FDIC releases 2025 Consumer Compliance Supervisory Highlights

The report noted a 14% increase in total customer complaints from 2023.

The Federal Deposit Insurance Corporation (FDIC) has released its 2025 Consumer Compliance Supervisory Highlights, which cover trends discovered during approximately 800 supervisory examinations conducted by the agency in 2024.

The document reviews consumer compliance performance, the most frequently cited violations, and trends in consumer complaints.

Consumer compliance performance

The report notes that in 2024, 97% of all FDIC-supervised institutions were rated satisfactory or better for consumer compliance, and that 97% were rated “Outstanding” or “Satisfactory” for the Community Reinvestment Act (CRA).

Most frequently cited violations

The FDIC found that there were 1,275 violations of consumer protection statutes and regulations in 2024, with the top five most frequently cited statute violations representing 73% of total violations.

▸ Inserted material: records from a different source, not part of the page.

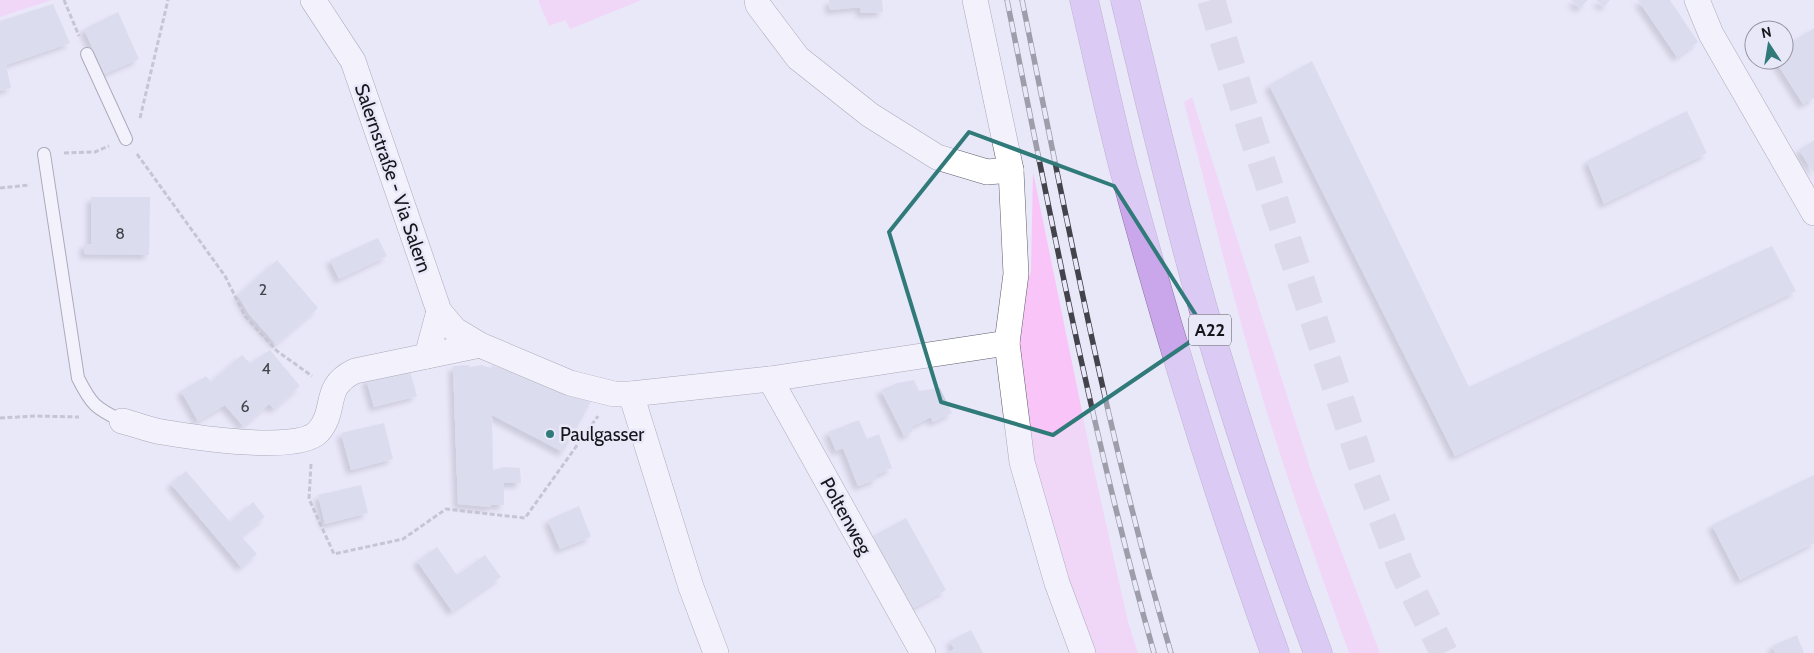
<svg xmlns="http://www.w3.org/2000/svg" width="1814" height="653" viewBox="0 0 1814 653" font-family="Cabin,sans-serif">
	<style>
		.green { fill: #f9c4f7 }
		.building { fill: #cad0e0; filter: url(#shadow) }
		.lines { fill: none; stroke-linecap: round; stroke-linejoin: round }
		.primary-tunnel { stroke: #c9c8d8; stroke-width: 28; stroke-dasharray: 28 14; stroke-linecap: butt }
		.service-casing { stroke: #605f6d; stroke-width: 14 }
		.minor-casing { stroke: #605f6d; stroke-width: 26 }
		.motorway-casing { stroke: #8b73a2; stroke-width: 29 }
		.path { stroke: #9d9ca9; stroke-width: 3; stroke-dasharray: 5 2.5; stroke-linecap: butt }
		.service { stroke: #fff; stroke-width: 12 }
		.minor { stroke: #fff; stroke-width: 25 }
		.motorway { stroke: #caa6ea; stroke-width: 28 }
		.rail-casing { stroke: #43434b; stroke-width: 5.5 }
		.rail { stroke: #e9e8f9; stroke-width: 4; stroke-dasharray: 11; stroke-linecap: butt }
		.marked { fill: none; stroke: #317a7a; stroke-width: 4; stroke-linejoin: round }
		.poi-dot { fill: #317a7a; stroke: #e9e8f9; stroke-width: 2 }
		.labels { text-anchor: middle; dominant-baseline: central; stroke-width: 5; stroke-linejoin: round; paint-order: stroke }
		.number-label { font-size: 16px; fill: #42444c }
		.shield { fill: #e9e8f9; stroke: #55545e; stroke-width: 1 }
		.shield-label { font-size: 18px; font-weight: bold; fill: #15151b }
		.street-label { font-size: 19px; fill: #15151b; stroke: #e9e8f9 }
		.poi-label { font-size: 19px; fill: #15151b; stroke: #e9e8f9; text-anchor: start }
	</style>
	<defs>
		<filter id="shadow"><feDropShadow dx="-4.5" dy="4.5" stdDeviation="2.5" flood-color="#0004"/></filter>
	</defs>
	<rect width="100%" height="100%" fill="#e9e8f9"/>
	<g class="green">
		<path d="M0,0h52l-52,17z"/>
		<path d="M538,0h104l-72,29 -5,-9 -16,6z"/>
		<path d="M1192,97l120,377 68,179h-31c-28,-78 -56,-157 -81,-237 -32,-103 -57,-209 -84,-314z"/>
		<path d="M1033,172l60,293 35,157 10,31h-55l-26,-70 -50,-240 24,-72z"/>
	</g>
	<g class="building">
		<path d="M829,0h53l1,12 -22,1 -1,-6 -30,3z"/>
		<path d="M1571,0h17l-8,8z"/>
		<path d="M1596,0h14l-6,7z"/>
		<path d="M1638,0h32l28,42 -21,15z"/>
		<path d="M53,4l17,39 -64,22 5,23 -11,3v-70z"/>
		<path d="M118,12l21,47 -35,15 -20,-45z"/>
		<path d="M1814,28v70l-11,6 -28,-44h9v-13z"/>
		<path d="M1312,61l157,326 303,-141 24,45 -341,165 -186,-371z"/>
		<path d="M1687,111l20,42 -103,51 -17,-43z"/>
		<path d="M1814,140v33l-15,-23z"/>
		<path d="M91,197h59l-1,58 -65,-1v-10h7z"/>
		<path d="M378,238l9,18 -48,23 -9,-19z"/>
		<path d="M277,260l41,48 -42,36 -27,-30 -11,-19z"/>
		<path d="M270,350l30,36 -26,23 -5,-5 -26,22 -18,-21 -27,16 -17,-30 25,-15 5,6 31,-27 8,8z"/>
		<path d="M469,365l1,2 12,-2 9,3 1,-3 100,35 -29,52 -71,-37 1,55 11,-3 16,1 1,15h-17v22h-13v2l-33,-3 -5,-138z"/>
		<path d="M409,368l8,28 -43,11 -8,-28z"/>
		<path d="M914,380l5,11 21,-3 12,25 -19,9 -2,-5 -20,10 2,4 -9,5 -23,-46 16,-7z"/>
		<path d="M859,420l8,19 12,-5 13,34 -16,7 1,4 -19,7 -15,-38 -7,3 -8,-19z"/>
		<path d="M384,423l9,36 -42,11 -10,-37z"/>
		<path d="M186,471l44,51 23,-20 12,15 -24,19 16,18 -16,13 -70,-83z"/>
		<path d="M1814,475v68l-74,37 -28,-55z"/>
		<path d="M361,485l7,28 -43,11 -7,-29z"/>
		<path d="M579,506l12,31 -31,12 -12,-29z"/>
		<path d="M906,518l40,72 -33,18 -40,-72z"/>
		<path d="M437,547l20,28 28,-20 16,22 -49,34 -35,-50z"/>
		<path d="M971,630l12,23h-35l6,-4 -4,-8z"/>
		<path d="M1797,635l7,18h-29l-3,-7z"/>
	</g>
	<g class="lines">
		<path class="primary-tunnel" d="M1211,0l41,133 111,336 40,103 41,81"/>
		<g class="service-casing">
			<g id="service">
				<path d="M87,54l39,85"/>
				<path d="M44,154l34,224c13,26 17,30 44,43"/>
			</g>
		</g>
		<g class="minor-casing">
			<g id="minor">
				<path d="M313,0l40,61 86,250 16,19 25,15 90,38 44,11h17l139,-15 237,-36"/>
				<path d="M757,0l1,5 40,53 72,57 67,42 50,15 24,-2"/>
				<path d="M975,0l36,170 5,104 -9,69 15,119 35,121 26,70"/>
				<path d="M1697,0l14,34 103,179"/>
				<path d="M427,356l12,-45"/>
				<path d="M770,379l153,274"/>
				<path d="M631,394l60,193 25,66"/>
				<path d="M122,421c13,3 27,9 40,11 30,5 136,22 156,0 20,-22 3,-45 37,-61l125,-26"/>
			</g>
		</g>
		<g class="motorway-casing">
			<g id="motorway">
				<path d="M1084,0c13,55 25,111 39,166 44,164 94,327 152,487"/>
				<path d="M1125,0c25,103 49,206 78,308 34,117 72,231 115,345"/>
			</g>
		</g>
		<g class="path">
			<path d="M64,0l15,36"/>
			<path d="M140,118l28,-118"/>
			<path d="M64,153l31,-1 14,-6"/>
			<path d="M137,154l88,122 20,40 32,35 35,25"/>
			<path d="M0,188l30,-3"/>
			<path d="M0,418l35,-2 44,1"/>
			<path d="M311,464l-2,35 25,55 69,-15 43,-30 79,9 73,-102"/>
		</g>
		<use href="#service" class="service"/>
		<use href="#minor" class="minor"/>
		<use href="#motorway" class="motorway"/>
		<g class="rail-casing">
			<g id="rail">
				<path d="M1007,0c44,219 86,438 147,653"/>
				<path d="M1022,0c45,219 86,439 149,653"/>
			</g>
		</g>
		<use href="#rail" class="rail"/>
	</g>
	<path d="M0 0H1814V653H0ZM969,132l145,54 92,145 -153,104 -112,-33 -52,-170z" fill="#e9e8f9" fill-opacity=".55" fill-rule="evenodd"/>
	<path class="marked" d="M969,132l145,54 92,145 -153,104 -112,-33 -52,-170z"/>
	<circle class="poi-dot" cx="550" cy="434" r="5"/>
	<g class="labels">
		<g class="number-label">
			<text x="120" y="233">8</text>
			<text x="263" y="289">2</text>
			<text x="266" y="368">4</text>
			<text x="245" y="406">6</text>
		</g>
		<rect class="shield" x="1189" y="314.5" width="42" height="31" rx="4"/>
		<g class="shield-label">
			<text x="1210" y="330">A22</text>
		</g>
		<g class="street-label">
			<text transform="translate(393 178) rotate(71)">Salernstraße - Via Salern</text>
			<text transform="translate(846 516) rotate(61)">Poltenweg</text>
		</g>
		<g class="poi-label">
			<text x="560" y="434">Paulgasser</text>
		</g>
	</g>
	<g transform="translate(1769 45) rotate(348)"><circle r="24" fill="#e9e8f9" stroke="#9494a0"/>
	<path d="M0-4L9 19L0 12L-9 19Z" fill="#317a7a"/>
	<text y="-8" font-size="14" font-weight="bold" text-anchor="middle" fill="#15151b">N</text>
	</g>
</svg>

The most common violations under each statute included:

  • TILA 15 U.S.C. § 1637 and 12 CFR § 1026.7(b), 15 U.S.C. § 1638 and 12 CFR § 1026.19(e), and, 15 U.S.C. § 1604 and 12 CFR §§ 1026.38(f) – (k), covering failure of creditors to provide borrowers with clear information about the terms and costs of credit. (21% of cases.)
  • FDPA (42 U.S.C. § 4012(b) and 12 CFR § 339.3(a), covering failure of an institution to provide flood insurance (45% of cases.)
  • TISA/Reg DD 12 U.S.C. § 4303 and 4305 and 12 CFR §§ 1030.3 and 12 U.S.C. §§ 4303-4305 12 CFR §§ 1030.4(a) and (b), covering failure of banks to provide clear disclosures about the terms and costs of consumer deposit accounts. (65% of of cases.)
  • EFTA/Reg E 15 U.S.C. § 1693f and 12 CFR § 1005.11(c), covering failure to properly investigate electronic transfer errors. (47% of cases.)
  • HMDA/Reg 12 U.S.C. § 2801 and 12 CFR § 1003.4(a), covering failure to publicly disclose sufficient data about mortgage lending data. (77% of cases.)

Enforcement trends

In 2024, the FDIC initiated 31 formal and 23 informal enforcement actions to address consumer compliance examination findings, yielding $5.6 million in civil monetary penalties. Additionally,

  • Supervised institutions provided voluntary restitution payments totaling $33.3m to approximately 400,000 consumers.
  • The FDIC referred three violations to the DOJ for violations of the Equal Credit Opportunity Act.

Consumer complaint trends

  • The FDIC reported a 14% increase in complaints from 2023.
  • Of the 23,444 written complaints, 10,860 were investigated while 12,478 were referred to other regulators.
  • Investigations uncovered 305 institutional errors, 132 regulation violations, and 59 cases needing escalation.
  • Consumers received over $2m in voluntary restitution and non-monetary relief in 937 cases, with top complaint categories including credit cards, checking accounts, instalment loans/CLOCs, and residential real estate loans.